◆ Excerpt to read ◆
======

Oldenburg Castle was the seat of a long line of counts—often using the name Christian—who were subsidiary to the dukes of Saxony, then autonomous princes of the Holy Roman Empire until the extinction of the ruling line in 1667. The castle seen today in the city of Oldenburg was rebuilt in the Renaissance style in the early 17th century, and still dominates the centre of town with its bright yellow towers. After 1667, the county was ruled by Denmark and the castle became the seat of a Danish governor, until a junior branch was re-established as dukes (1776), then grand dukes (1815) of Oldenburg, and the Castle was restyled once more in a neoclassical style. Today it is a museum of art and culture, together with the nearby Prinzenpalais, built in the 1820s to become the official residence of the grand dukes, and the Elisabeth-Anna-Palais, the family’s residence from the 1890s until their abdication in 1918.

======

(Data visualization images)
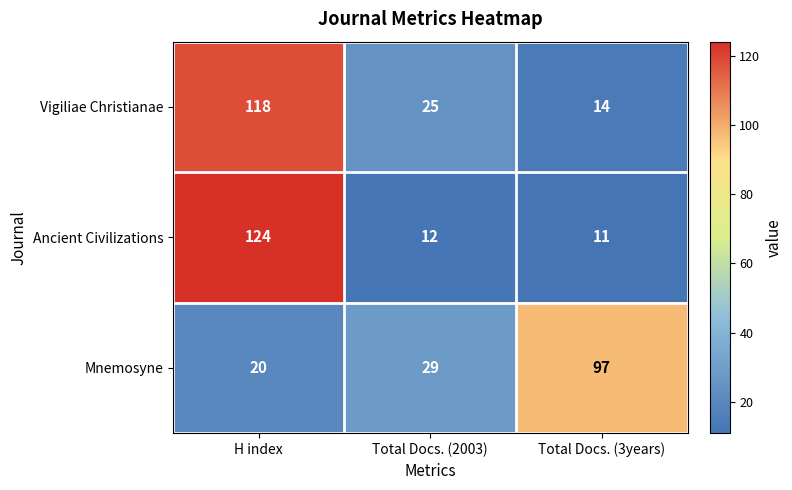

What is the maximum value shown in the chart?

124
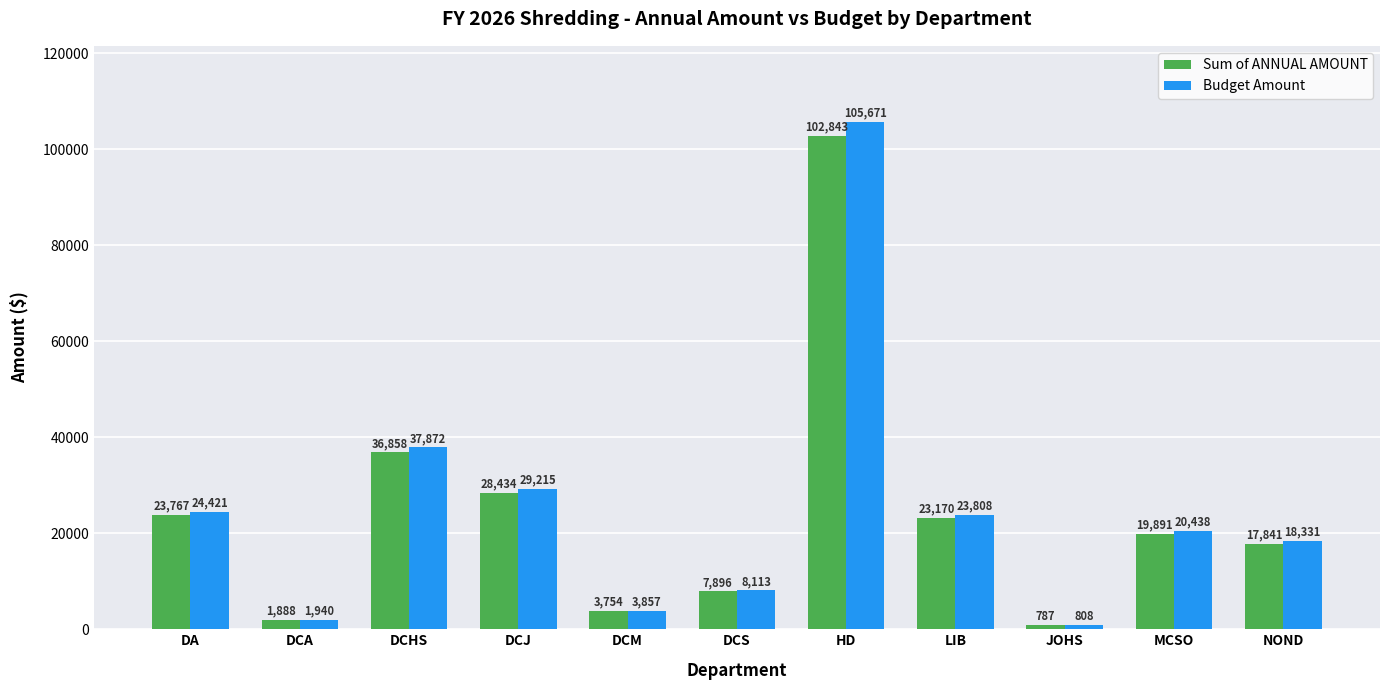

What is the lowest value of the Budget Amount series?

808.0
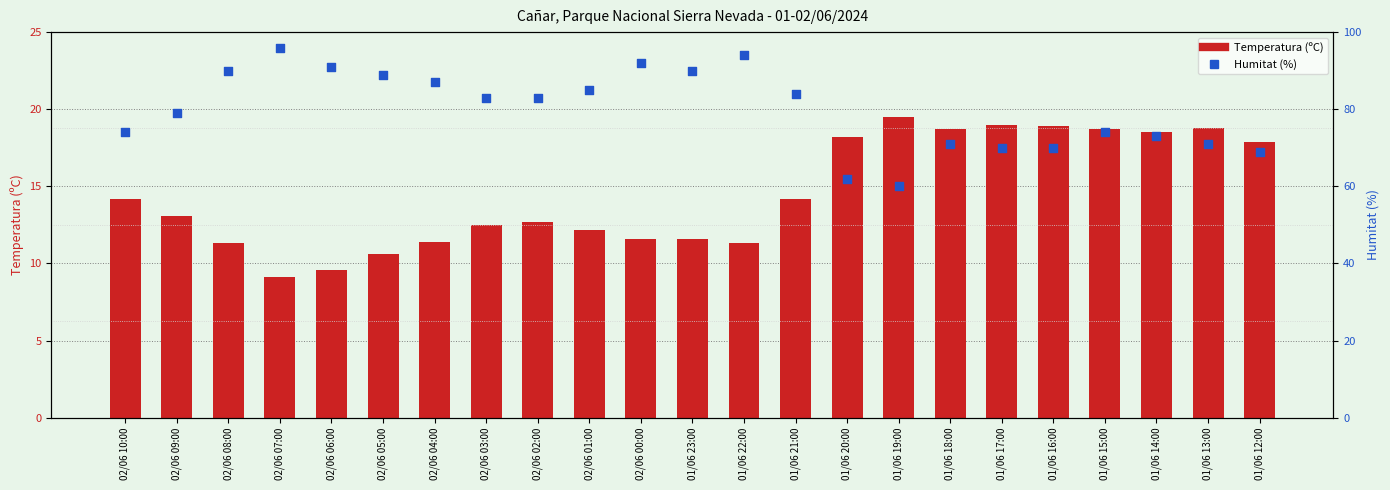

Which series contains the lowest Y value?

Temperatura (ºC)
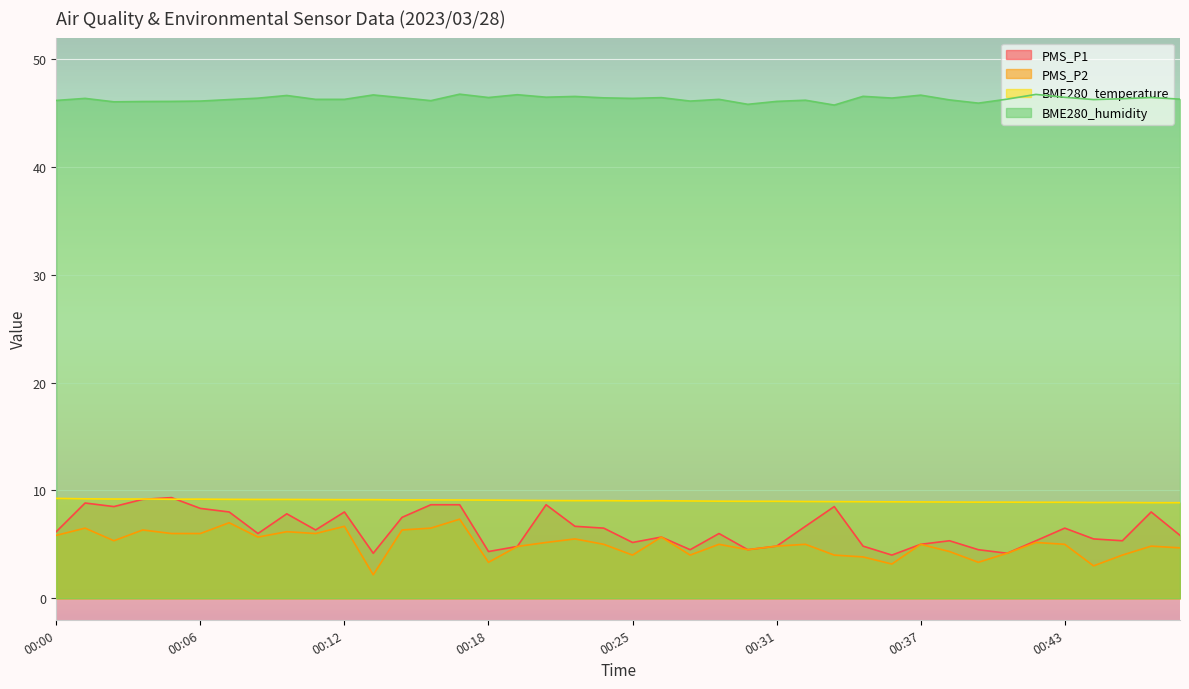

What is the total value across all series at 00:23?

67.0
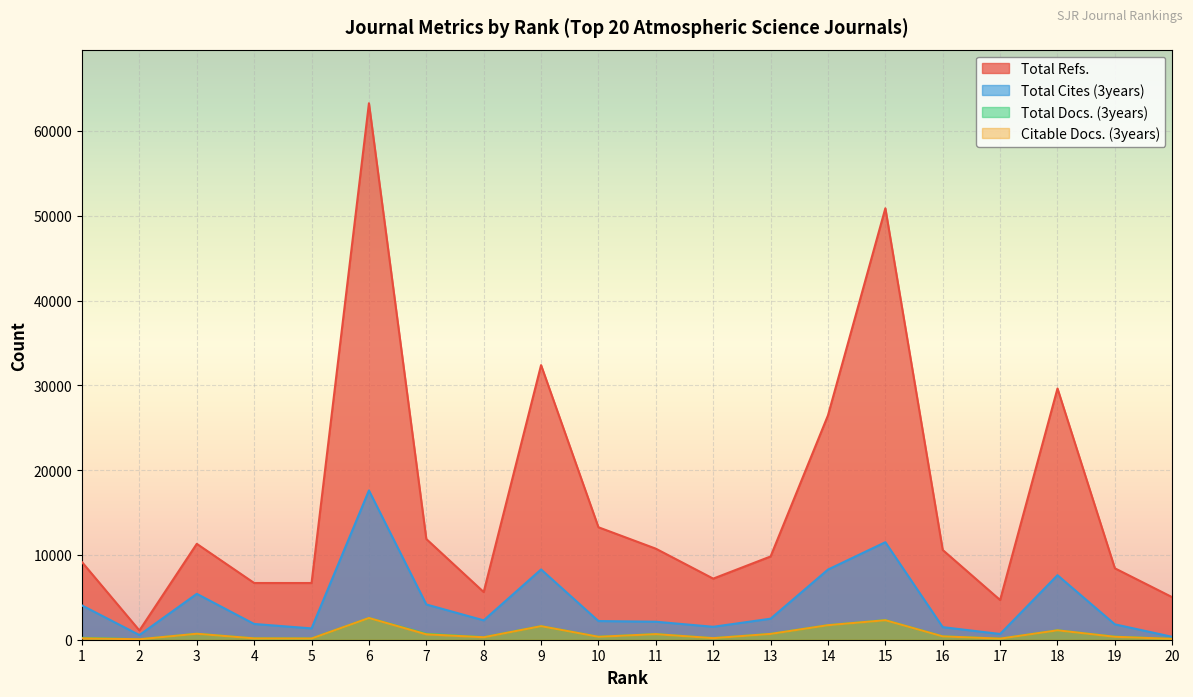

Rank the series at 16 from highest to lowest value.

Total Refs., Total Cites (3years), Total Docs. (3years), Citable Docs. (3years)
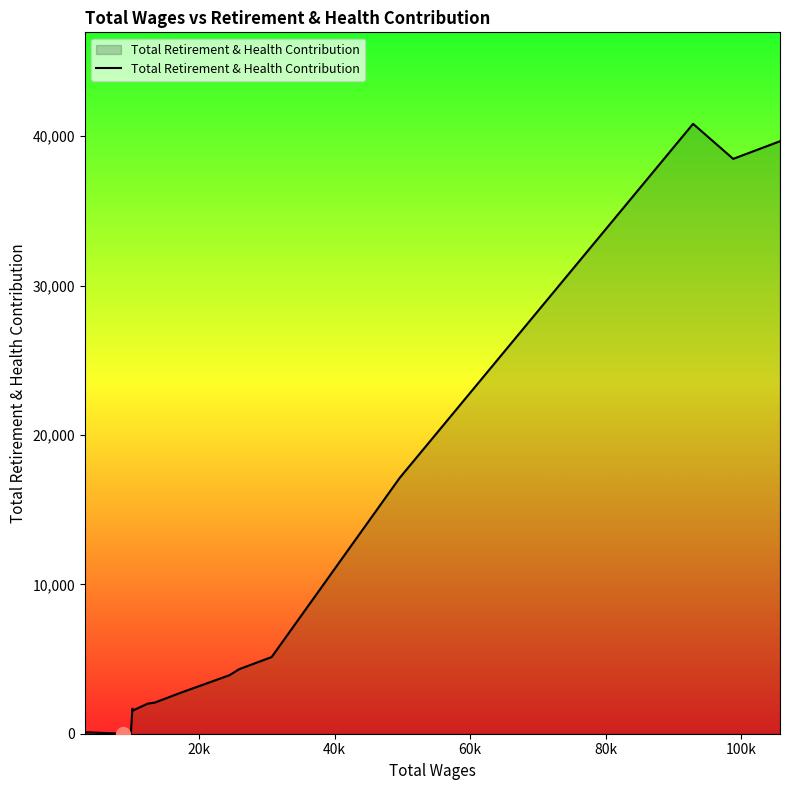

What is the difference between the maximum and minimum values?

40835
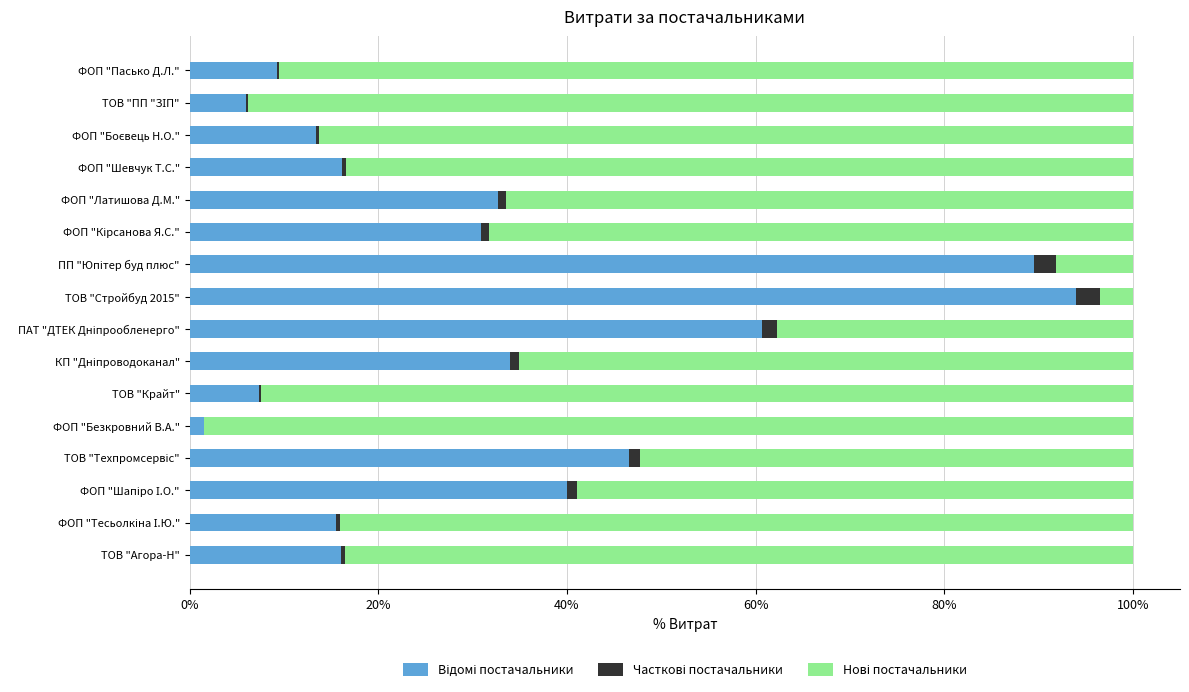

How many series are shown in this chart?

3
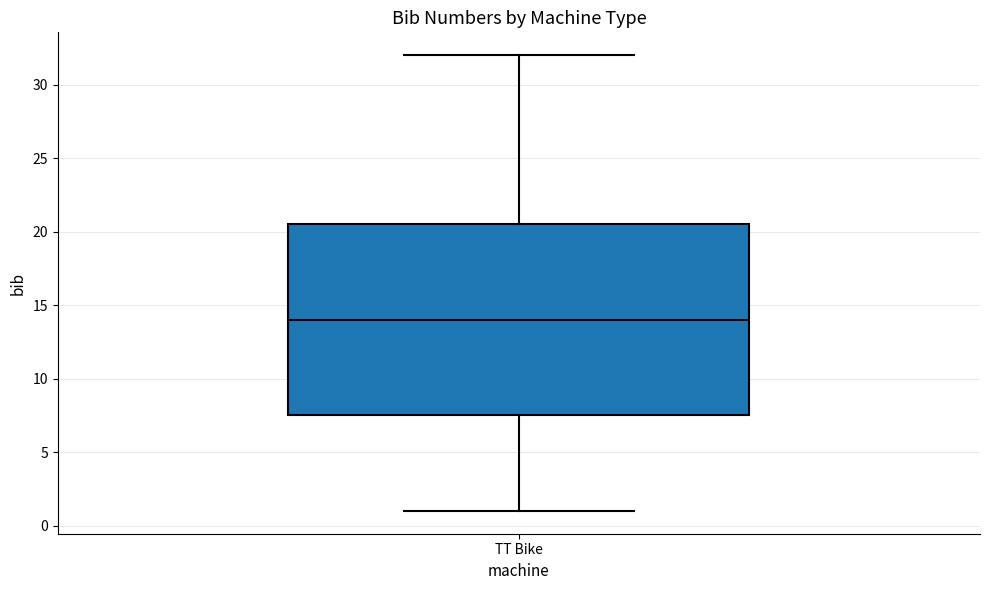

Where is the upper edge of the box for TT Bike on the y-axis? The values are not printed on the chart, so give them approximately, as read against the axis.

20.5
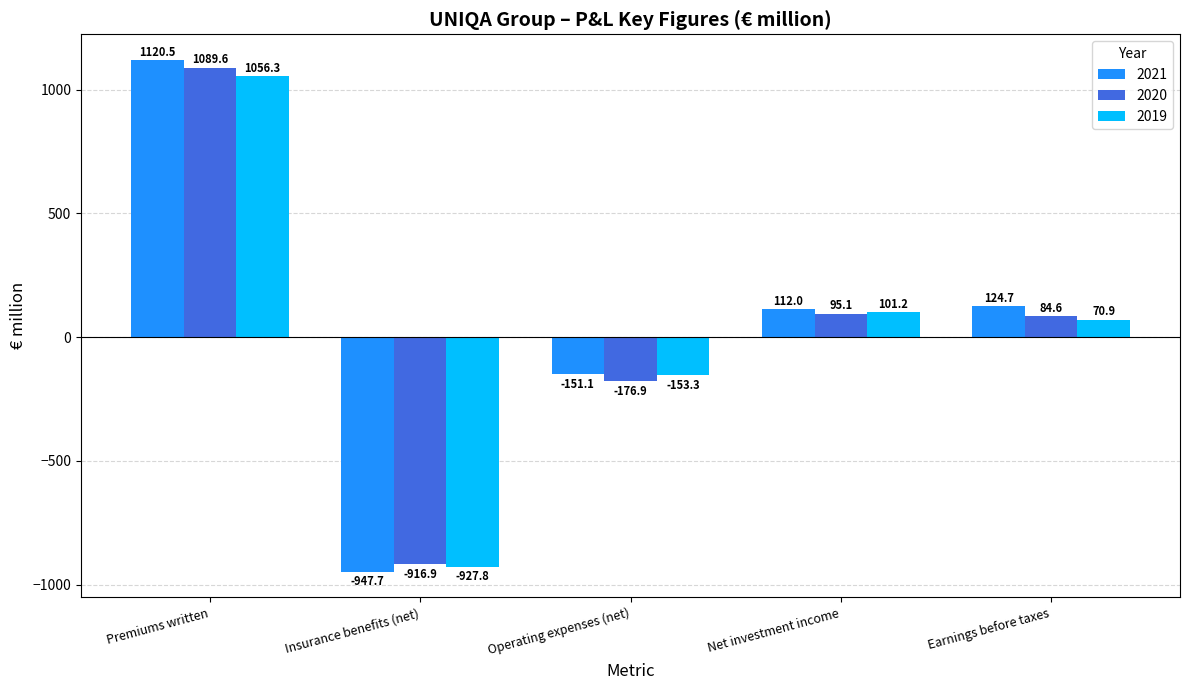

Which series has the widest spread of values?

2021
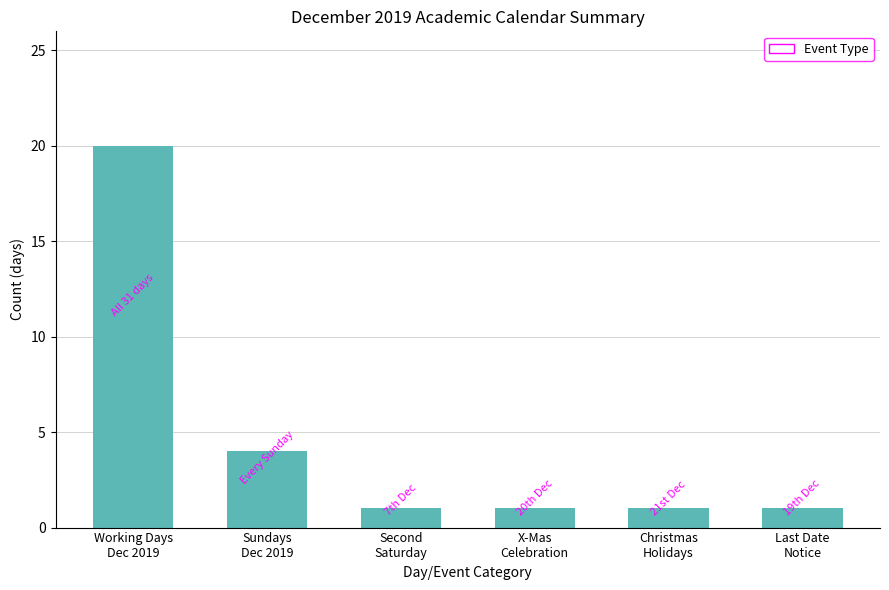

Approximately how many times larger is the value at Working Days
Dec 2019 compared to X-Mas
Celebration?

20.0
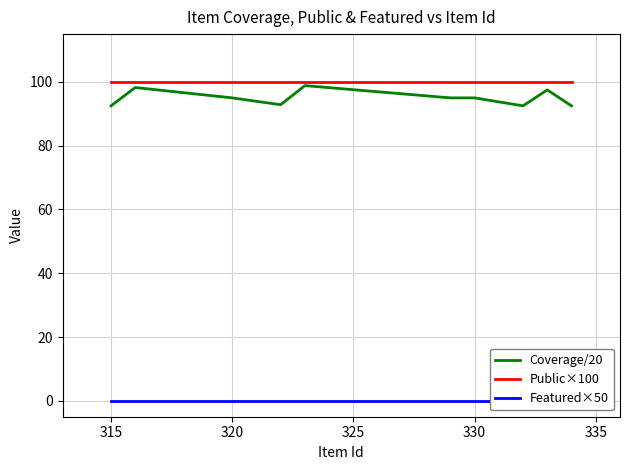

Is it true that Public×100 equals 100.0 at 330?

True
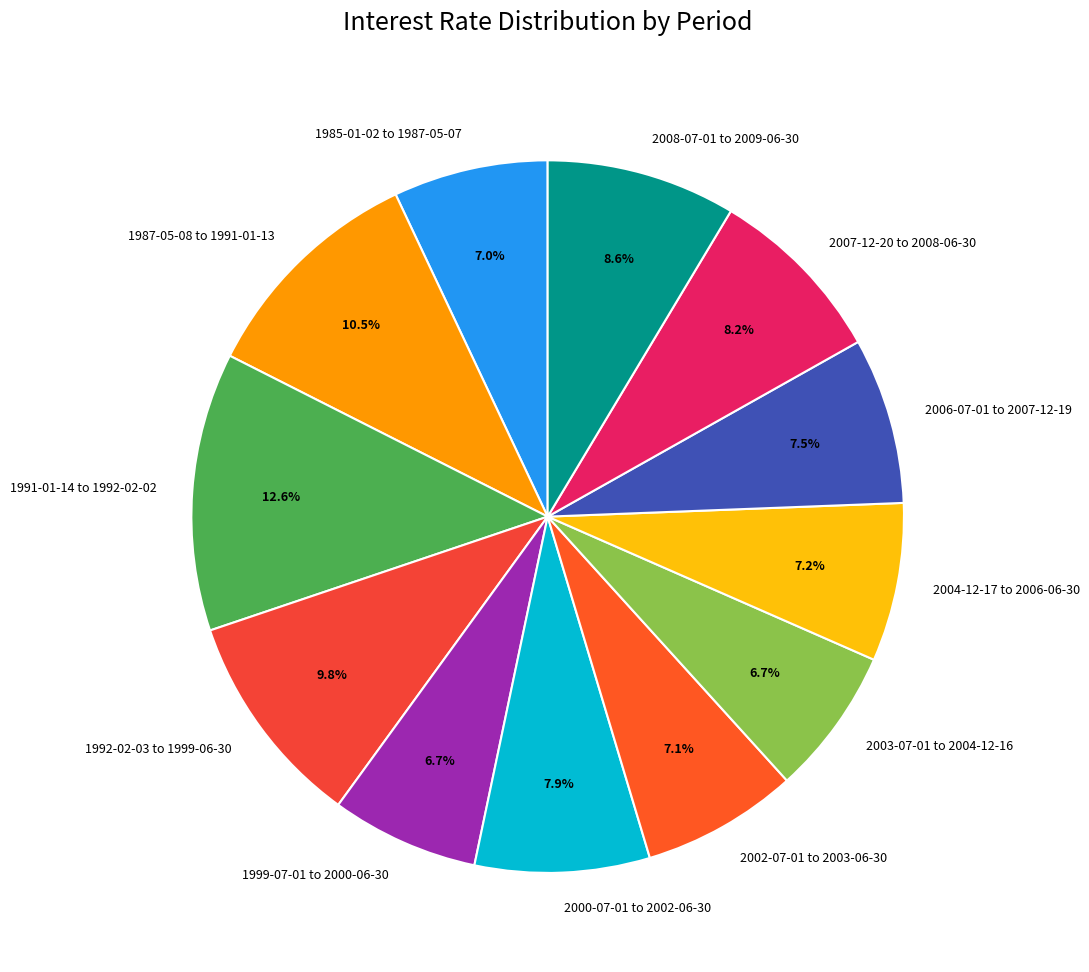

To the nearest percent, what is the difference between the largest and smallest slice percentages?

6%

======

◆ Exercise directions ◆
Write the next part of the passage about Oldenburg Castle, picking up after its final sentence.

◆ Result of the task ◆
A few miles north of the city, the counts of Oldenburg maintained a close relationship with the abbey of Rastede, and following the Reformation, transformed its buildings into a hunting lodge, then a summer residence in the 1640s. The newly established dukes of Oldenburg of the 1780s refashioned this too along neoclassical lines, and added the then very fashionable English gardens. Schloss Rastede remains the residence of the ducal family today, and they also still own Eutin Castle, one of the most significant castles in Holstein, a former seat of the prince-bishops of Lübeck, transformed into the country residence of the grand dukes of Oldenburg in the 19th century, and acting as a point of contact with their Danish and Russian relatives.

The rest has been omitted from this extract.